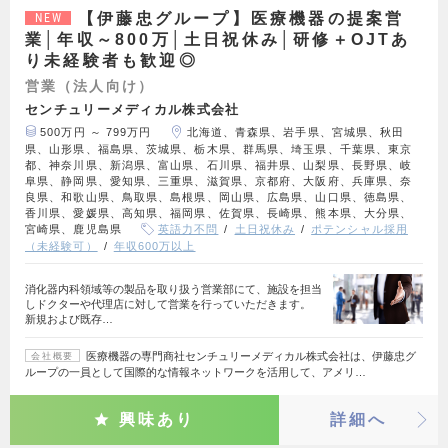
【伊藤忠グループ】医療機器の提案営
NEW
業│年収～800万│土日祝休み│研修＋OJTあ
り未経験者も歓迎◎
営業（法人向け）
センチュリーメディカル株式会社
500万円 ～ 799万円
北海道、青森県、岩手県、宮城県、秋田
県、山形県、福島県、茨城県、栃木県、群馬県、埼玉県、千葉県、東京
都、神奈川県、新潟県、富山県、石川県、福井県、山梨県、長野県、岐
阜県、静岡県、愛知県、三重県、滋賀県、京都府、大阪府、兵庫県、奈
良県、和歌山県、鳥取県、島根県、岡山県、広島県、山口県、徳島県、
香川県、愛媛県、高知県、福岡県、佐賀県、長崎県、熊本県、大分県、
宮崎県、鹿児島県
英語力不問
土日祝休み
ポテンシャル採用
（未経験可）
年収600万以上
消化器内科領域等の製品を取り扱う営業部にて、施設を担当
しドクターや代理店に対して営業を行っていただきます。
新規および既存…
医療機器の専門商社センチュリーメディカル株式会社は、伊藤忠グ
会社概要
ループの一員として国際的な情報ネットワークを活用して、アメリ…
興味あり
詳細へ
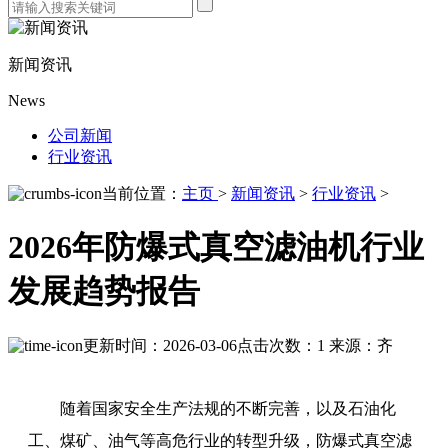
新闻资讯
News
公司新闻
行业资讯
当前位置：
主页
>
新闻资讯
>
行业资讯
>
2026年防爆式真空滤油机行业
发展趋势报告
更新时间：2026-03-06
点击次数：1
来源：齐
随着国家安全生产法规的不断完善，以及石油化
工、煤矿、油气等高危行业的转型升级，防爆式真空滤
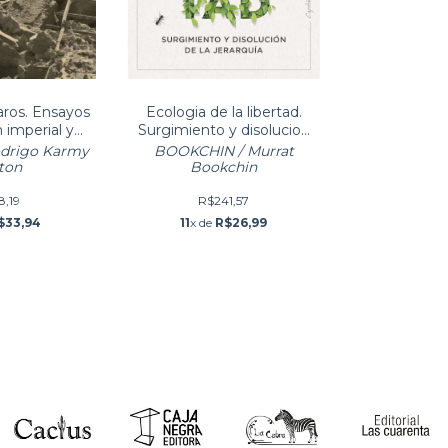
aros. Ensayos
Ecologia de la libertad.
 imperial y
Surgimiento y disolucion
 árabe
de la jerarquia
drigo Karmy
BOOKCHIN / Murrat
poráneo
ton
Bookchin
8,19
R$241,57
$33,94
11
x de
R$26,99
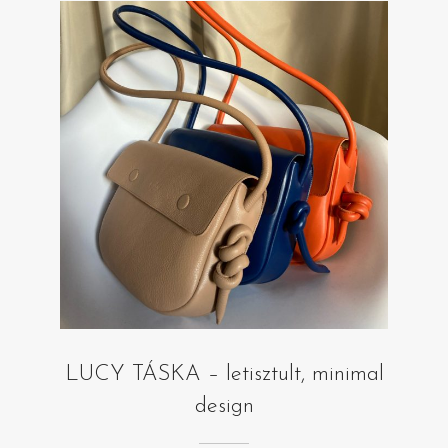
LUCY TÁSKA – letisztult, minimal
design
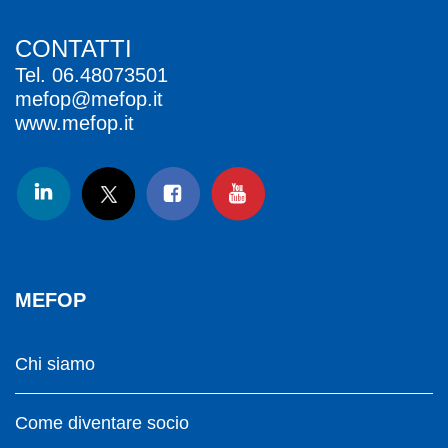
CONTATTI
Tel.
06.48073501
mefop@mefop.it
www.mefop.it
MEFOP
Chi siamo
Come diventare socio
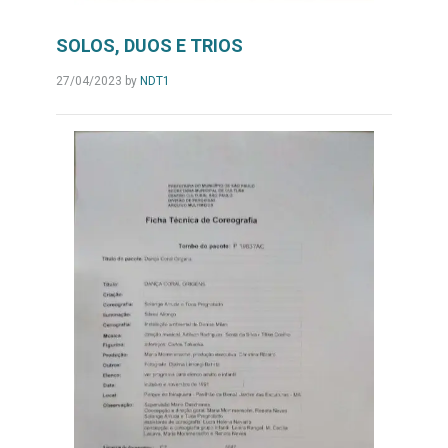
SOLOS, DUOS E TRIOS
27/04/2023
by
NDT1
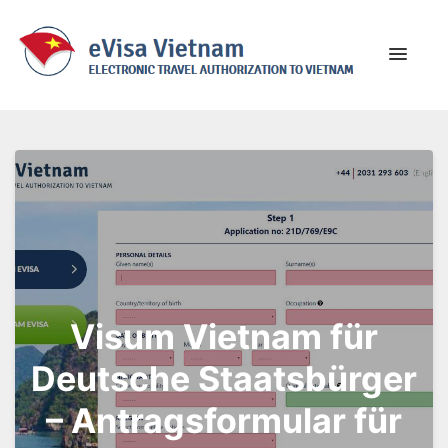
eVisa Vietnam
Everything about traveling to Vietnam
Visum Vietnam für
Deutsche Staatsbürger
– Antragsformular für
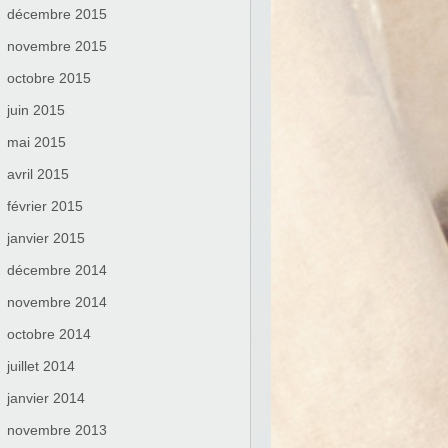
décembre 2015
novembre 2015
octobre 2015
juin 2015
mai 2015
avril 2015
février 2015
janvier 2015
décembre 2014
novembre 2014
octobre 2014
juillet 2014
janvier 2014
novembre 2013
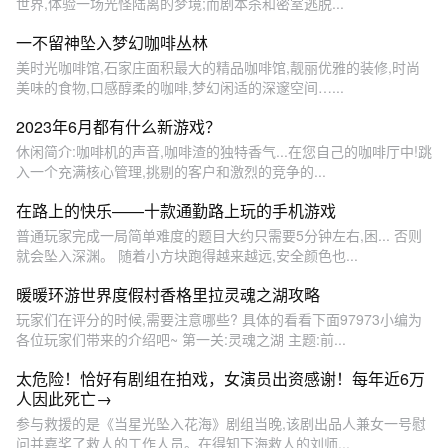
世界,体验一场光怪陆离的梦境;而剧本杀和密室逃脱...
一不留神坠入梦幻咖啡丛林
美时光咖啡馆,石家庄面积最大的精品咖啡馆,靓丽优雅的装修,时尚
美味的食物,口感醇柔的咖啡,梦幻闲适的深邃空间…...
2023年6月都有什么新游戏？
休闲简介:咖啡机的声音,咖啡渣的独特香气...在您自己的咖啡厅中!跳
入一个充满核心管理,挑剔的客户和激烈的竞争的...
在路上的快乐——十款通勤路上玩的手机游戏
普通玩家完成一局简单难度的题目大约只需要5分钟左右,困... 否则
就会坠入深渊。 随着小方块跑得越来越远,安全颜色也...
暖暖环游世界度假村香格里拉灵魂之湖攻略
玩家们在评分的时候,需要注意哪些? 具体的看看下面97973小编为
各位玩家们带来的介绍吧~ 第一关:灵魂之湖 主题:前...
太危险！恰好有剧组在拍戏，女演员出资感谢！每年近6万
人因此死亡→
参与救援的是《当星光坠入花海》剧组当晚,该剧出品人兼女一号慰
问并嘉奖了救人的工作人员。在得知下海救人的刘师...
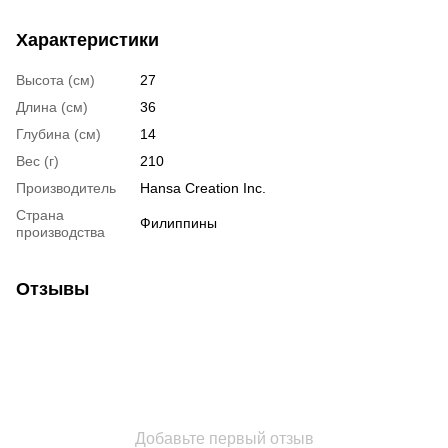
Характеристики
Высота (см)
27
Длина (см)
36
Глубина (см)
14
Вес (г)
210
Производитель
Hansa Creation Inc.
Страна
Филиппины
производства
Отзывы
Добавьте первый отзыв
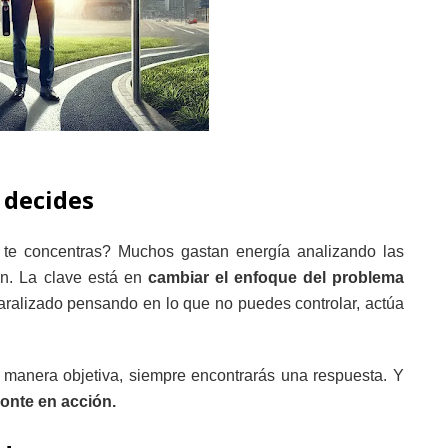
 decides
te concentras? Muchos gastan energía analizando las
ón. La clave está en
cambiar el enfoque del problema
ralizado pensando en lo que no puedes controlar, actúa
e manera objetiva, siempre encontrarás una respuesta. Y
onte en acción.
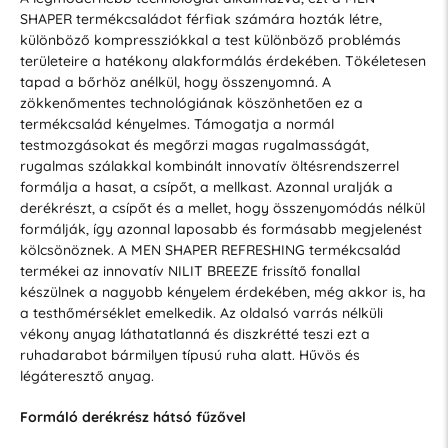
SHAPER termékcsaládot férfiak számára hozták létre,
különböző kompressziókkal a test különböző problémás
területeire a hatékony alakformálás érdekében. Tökéletesen
tapad a bőrhöz anélkül, hogy összenyomná. A
zökkenőmentes technológiának köszönhetően ez a
termékcsalád kényelmes. Támogatja a normál
testmozgásokat és megőrzi magas rugalmasságát,
rugalmas szálakkal kombinált innovatív öltésrendszerrel
formálja a hasat, a csípőt, a mellkast. Azonnal uralják a
derékrészt, a csípőt és a mellet, hogy összenyomódás nélkül
formálják, így azonnal laposabb és formásabb megjelenést
kölcsönöznek. A MEN SHAPER REFRESHING termékcsalád
termékei az innovatív NILIT BREEZE frissítő fonallal
készülnek a nagyobb kényelem érdekében, még akkor is, ha
a testhőmérséklet emelkedik. Az oldalsó varrás nélküli
vékony anyag láthatatlanná és diszkrétté teszi ezt a
ruhadarabot bármilyen típusú ruha alatt. Hűvös és
légáteresztő anyag.
Formáló derékrész hátsó fűzővel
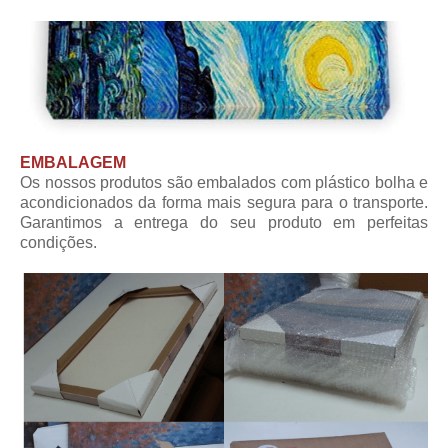
EMBALAGEM
Os nossos produtos são embalados com plástico bolha e
acondicionados da forma mais segura para o transporte.
Garantimos a entrega do seu produto em perfeitas
condições.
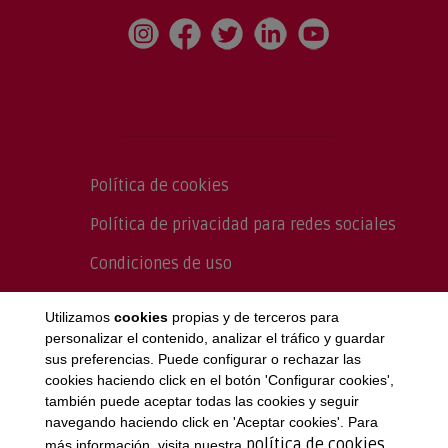
Política de cookies
Política de privacidad para redes sociales
Condiciones de uso
Política de Calidad
Utilizamos
cookies
propias y de terceros para
personalizar el contenido, analizar el tráfico y guardar
sus preferencias. Puede configurar o rechazar las
cookies haciendo click en el botón 'Configurar cookies',
también puede aceptar todas las cookies y seguir
navegando haciendo click en 'Aceptar cookies'. Para
política de cookies
más información, visita nuestra
.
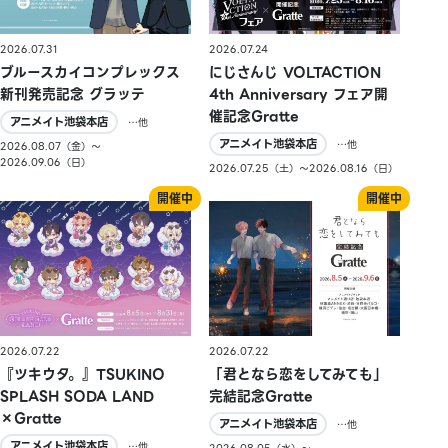
2026.07.31
2026.07.24
ブルースカイコンプレックス
にじさんじ VOLTACTION
新刊発売記念 グラッテ
4th Anniversary フェア開
催記念Gratte
アニメイト池袋本店
…他
アニメイト池袋本店
…他
2026.08.07（金）〜
2026.09.06（日）
2026.07.25（土）〜2026.08.16（日）
2026.07.22
2026.07.22
『ツキウタ。』TSUKINO
「君となら恋をしてみても」
SPLASH SODA LAND
完結記念Gratte
×Gratte
アニメイト池袋本店
…他
アニメイト池袋本店
…他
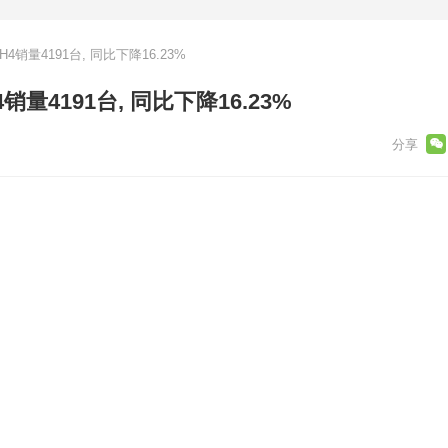
4销量4191台, 同比下降16.23%
销量4191台, 同比下降16.23%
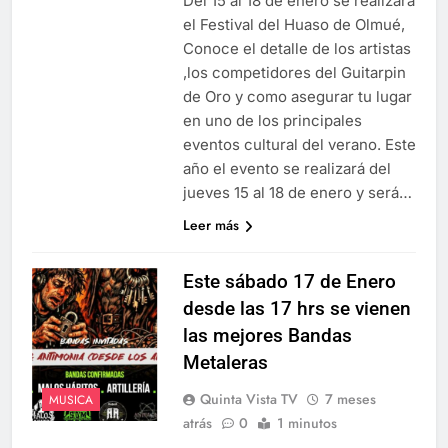
Del 15 al 18 de enero se realizará
el Festival del Huaso de Olmué,
Conoce el detalle de los artistas
,los competidores del Guitarpin
de Oro y como asegurar tu lugar
en uno de los principales
eventos cultural del verano. Este
año el evento se realizará del
jueves 15 al 18 de enero y será…
Leer más
Este sábado 17 de Enero
desde las 17 hrs se vienen
las mejores Bandas
Metaleras
Quinta Vista TV
7 meses
MUSICA
atrás
0
1 minutos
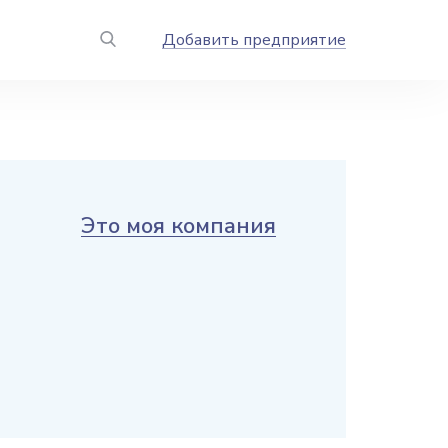
Добавить предприятие
Это моя компания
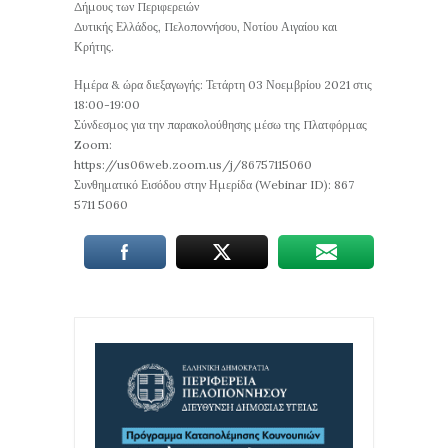
Δήμους των Περιφερειών
Δυτικής Ελλάδος, Πελοποννήσου, Νοτίου Αιγαίου και
Κρήτης.
Ημέρα & ώρα διεξαγωγής: Τετάρτη 03 Νοεμβρίου 2021 στις
18:00-19:00
Σύνδεσμος για την παρακολούθησης μέσω της Πλατφόρμας
Zoom:
https://us06web.zoom.us/j/86757115060
Συνθηματικό Εισόδου στην Ημερίδα (Webinar ID): 867
5711 5060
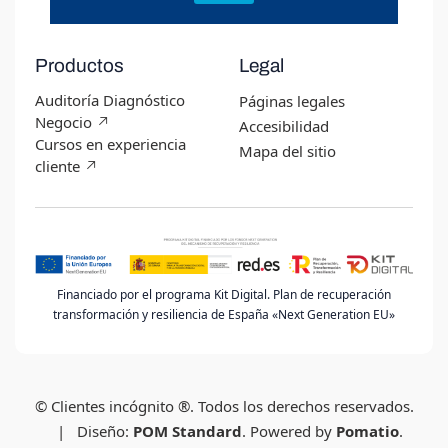
Productos
Legal
Auditoría Diagnóstico
Páginas legales
Negocio ↗︎
Accesibilidad
Cursos en experiencia
Mapa del sitio
cliente ↗︎
Financiado por el programa Kit Digital. Plan de recuperación
transformación y resiliencia de España «Next Generation EU»
© Clientes incógnito ®. Todos los derechos reservados.
| Diseño:
POM Standard
. Powered by
Pomatio
.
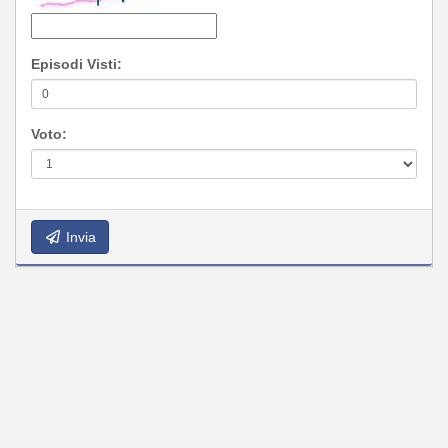
Episodi Visti:
Voto:
Invia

[WHAT IS EXPECTED]: Your copy must match the records above exactly, apart from the pictures, which are excluded.

[RESULT BELOW]:
【伊藤忠グループ】医療機器の提案営
NEW
業│年収～800万│土日祝休み│研修＋OJTあ
り未経験者も歓迎◎
営業（法人向け）
センチュリーメディカル株式会社
500万円 ～ 799万円
北海道、青森県、岩手県、宮城県、秋田
県、山形県、福島県、茨城県、栃木県、群馬県、埼玉県、千葉県、東京
都、神奈川県、新潟県、富山県、石川県、福井県、山梨県、長野県、岐
阜県、静岡県、愛知県、三重県、滋賀県、京都府、大阪府、兵庫県、奈
良県、和歌山県、鳥取県、島根県、岡山県、広島県、山口県、徳島県、
香川県、愛媛県、高知県、福岡県、佐賀県、長崎県、熊本県、大分県、
宮崎県、鹿児島県
英語力不問
土日祝休み
ポテンシャル採用
（未経験可）
年収600万以上
消化器内科領域等の製品を取り扱う営業部にて、施設を担当
しドクターや代理店に対して営業を行っていただきます。
新規および既存…
医療機器の専門商社センチュリーメディカル株式会社は、伊藤忠グ
会社概要
ループの一員として国際的な情報ネットワークを活用して、アメリ…
興味あり
詳細へ
新闻资讯
News
公司新闻
行业资讯
当前位置：
主页
>
新闻资讯
>
行业资讯
>
2026年防爆式真空滤油机行业
发展趋势报告
更新时间：2026-03-06
点击次数：1
来源：齐
随着国家安全生产法规的不断完善，以及石油化
工、煤矿、油气等高危行业的转型升级，防爆式真空滤
aros. Ensayos
Ecologia de la libertad.
 imperial y
Surgimiento y disolucion
 árabe
de la jerarquia
drigo Karmy
BOOKCHIN / Murrat
poráneo
ton
Bookchin
8,19
R$241,57
$33,94
11
x de
R$26,99
LUCY TÁSKA – letisztult, minimal
design
CONTATTI
Tel.
06.48073501
mefop@mefop.it
www.mefop.it
MEFOP
Chi siamo
Come diventare socio
SOLOS, DUOS E TRIOS
27/04/2023
by
NDT1
eVisa Vietnam
Everything about traveling to Vietnam
Visum Vietnam für
Deutsche Staatsbürger
– Antragsformular für
décembre 2015
novembre 2015
octobre 2015
juin 2015
mai 2015
avril 2015
février 2015
janvier 2015
décembre 2014
novembre 2014
octobre 2014
juillet 2014
janvier 2014
novembre 2013
世界,体验一场光怪陆离的梦境;而剧本杀和密室逃脱...
一不留神坠入梦幻咖啡丛林
美时光咖啡馆,石家庄面积最大的精品咖啡馆,靓丽优雅的装修,时尚
美味的食物,口感醇柔的咖啡,梦幻闲适的深邃空间…...
2023年6月都有什么新游戏？
休闲简介:咖啡机的声音,咖啡渣的独特香气...在您自己的咖啡厅中!跳
入一个充满核心管理,挑剔的客户和激烈的竞争的...
在路上的快乐——十款通勤路上玩的手机游戏
普通玩家完成一局简单难度的题目大约只需要5分钟左右,困... 否则
就会坠入深渊。 随着小方块跑得越来越远,安全颜色也...
暖暖环游世界度假村香格里拉灵魂之湖攻略
玩家们在评分的时候,需要注意哪些? 具体的看看下面97973小编为
各位玩家们带来的介绍吧~ 第一关:灵魂之湖 主题:前...
太危险！恰好有剧组在拍戏，女演员出资感谢！每年近6万
人因此死亡→
参与救援的是《当星光坠入花海》剧组当晚,该剧出品人兼女一号慰
问并嘉奖了救人的工作人员。在得知下海救人的刘师...
Характеристики
Высота (см)
27
Длина (см)
36
Глубина (см)
14
Вес (г)
210
Производитель
Hansa Creation Inc.
Страна
Филиппины
производства
Отзывы
Добавьте первый отзыв
 decides
te concentras? Muchos gastan energía analizando las
ón. La clave está en
cambiar el enfoque del problema
ralizado pensando en lo que no puedes controlar, actúa
e manera objetiva, siempre encontrarás una respuesta. Y
onte en acción.
SHAPER termékcsaládot férfiak számára hozták létre,
különböző kompressziókkal a test különböző problémás
területeire a hatékony alakformálás érdekében. Tökéletesen
tapad a bőrhöz anélkül, hogy összenyomná. A
zökkenőmentes technológiának köszönhetően ez a
termékcsalád kényelmes. Támogatja a normál
testmozgásokat és megőrzi magas rugalmasságát,
rugalmas szálakkal kombinált innovatív öltésrendszerrel
formálja a hasat, a csípőt, a mellkast. Azonnal uralják a
derékrészt, a csípőt és a mellet, hogy összenyomódás nélkül
formálják, így azonnal laposabb és formásabb megjelenést
kölcsönöznek. A MEN SHAPER REFRESHING termékcsalád
termékei az innovatív NILIT BREEZE frissítő fonallal
készülnek a nagyobb kényelem érdekében, még akkor is, ha
a testhőmérséklet emelkedik. Az oldalsó varrás nélküli
vékony anyag láthatatlanná és diszkrétté teszi ezt a
ruhadarabot bármilyen típusú ruha alatt. Hűvös és
légáteresztő anyag.
Formáló derékrész hátsó fűzővel
EMBALAGEM
Os nossos produtos são embalados com plástico bolha e
acondicionados da forma mais segura para o transporte.
Garantimos a entrega do seu produto em perfeitas
condições.
Política de cookies
Política de privacidad para redes sociales
Condiciones de uso
Política de Calidad
Utilizamos
cookies
propias y de terceros para
personalizar el contenido, analizar el tráfico y guardar
sus preferencias. Puede configurar o rechazar las
cookies haciendo click en el botón 'Configurar cookies',
también puede aceptar todas las cookies y seguir
navegando haciendo click en 'Aceptar cookies'. Para
política de cookies
más información, visita nuestra
.
2026.07.31
2026.07.24
ブルースカイコンプレックス
にじさんじ VOLTACTION
新刊発売記念 グラッテ
4th Anniversary フェア開
催記念Gratte
アニメイト池袋本店
…他
アニメイト池袋本店
…他
2026.08.07（金）〜
2026.09.06（日）
2026.07.25（土）〜2026.08.16（日）
2026.07.22
2026.07.22
『ツキウタ。』TSUKINO
「君となら恋をしてみても」
SPLASH SODA LAND
完結記念Gratte
×Gratte
アニメイト池袋本店
…他
アニメイト池袋本店
…他
4销量4191台, 同比下降16.23%
销量4191台, 同比下降16.23%
Del 15 al 18 de enero se realizará
el Festival del Huaso de Olmué,
Conoce el detalle de los artistas
,los competidores del Guitarpin
de Oro y como asegurar tu lugar
en uno de los principales
eventos cultural del verano. Este
año el evento se realizará del
jueves 15 al 18 de enero y será…
Leer más
Este sábado 17 de Enero
desde las 17 hrs se vienen
las mejores Bandas
Metaleras
Quinta Vista TV
7 meses
MUSICA
atrás
0
1 minutos
Добавить предприятие
Это моя компания
Δήμους των Περιφερειών
Δυτικής Ελλάδος, Πελοποννήσου, Νοτίου Αιγαίου και
Κρήτης.
Ημέρα & ώρα διεξαγωγής: Τετάρτη 03 Νοεμβρίου 2021 στις
18:00-19:00
Σύνδεσμος για την παρακολούθησης μέσω της Πλατφόρμας
Zoom:
https://us06web.zoom.us/j/86757115060
Συνθηματικό Εισόδου στην Ημερίδα (Webinar ID): 867
5711 5060
Productos
Legal
Auditoría Diagnóstico
Páginas legales
Negocio ↗︎
Accesibilidad
Cursos en experiencia
Mapa del sitio
cliente ↗︎
Financiado por el programa Kit Digital. Plan de recuperación
transformación y resiliencia de España «Next Generation EU»
© Clientes incógnito ®. Todos los derechos reservados.
| Diseño:
POM Standard
. Powered by
Pomatio
.
Episodi Visti:
Voto:
Invia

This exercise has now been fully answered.